This book caused me quite a bit of internal debate, especially as I progressed throughout the novel. On one hand, it was a LitRPG, and that is literally one of my favorite genres ever. But on the other hand... I just really wanted to give Luke a giant wack on the head throughout all 369 pages.
Luke Stephens is struggling through his senior year of high school, with his mother's rapidly declining health, and their even more-rapidly declining finances. The only time he can escape from his obligations to the real world is when he is playing online video games with his 3 best friends. But when he finds out that his father is the creater of the world's first fully immersive virtual reality MMORPG, and that he is the only one who can save beta players trapped inside the game, he jumps at the chance. But when things go wrong almost immediately, it is up to Luke to attempt to rescue the beta players, persuade his father to back down, and escape the game with his own life intact. After all, if you die in Neverfall--you die in real life.

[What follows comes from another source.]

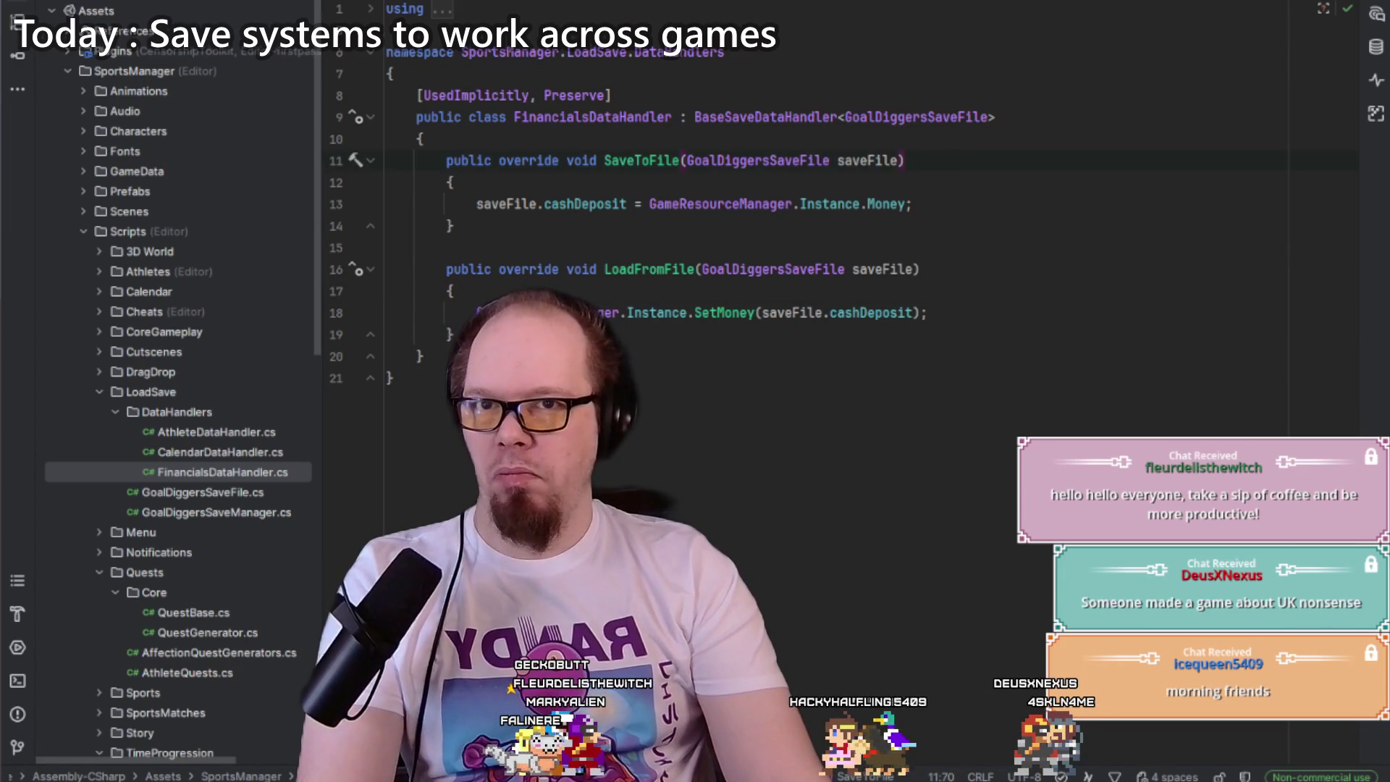
key(alt+Tab)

First of all, I just want to say that I loved the friendship between Luke, Mack, Cassie, and Christopher. The conversations between them seemed so genuine and realistic, and it really felt like I was sitting in on a conversation between a couple of friends. I'm not always a fan of relationships between characters because they can sometimes feel forced or unauthentic, but this wasn't the case here and I really enjoyed it. My favorite parts were the constant banter between the group, as well as the fact that Christopher was a great example of a character knowing their values, and staying true to them no matter what. Even under all of the pressure to change, he stayed committed to what he believed in, and I thought that was a great thing to see, especially in a genre where that isn't always the case. I also really loved the world of Neverfall, with all the magic and D&D references. As someone who does play D&D (my philosophy? steal everything), it was pretty cool to see Wintertide's take on it, and how it was mixed in with other ideas.
My main issue with the book was the number of convenient plot jumps. Now, I am a naturally more anxious and paranoid person, but if someone came up to me and said hey, come get in this game where people are dying in real life, we promise it won't happen to you, and by the way we literally aren't going to tell you anything... I would have noped out of there so fast I would have set a world record. But Luke is all gung-ho about it, and it felt a little forced and out of place. There were some other minor things, like the fact that the stats were constantly being repeated and felt forced into the plot, and that the ending felt a little too abrupt, even for the first book in a series, but that didn't bother me nearly as much as the plot jumps.
I would definitely be interested to see where Wintertide goes with the next books in the series, and I would be lying if I said that I wasn't interested to see what happens next. This book definitely wasn't bad by any means, but I didn't enjoy it as much as other LitRPGS that I have read.
Disclaimer: I was contacted by the publicist regarding a review, and was provided with a review copy in exchange for an honest review. This has in no way influenced my opinions on, feelings towards, or review of this book.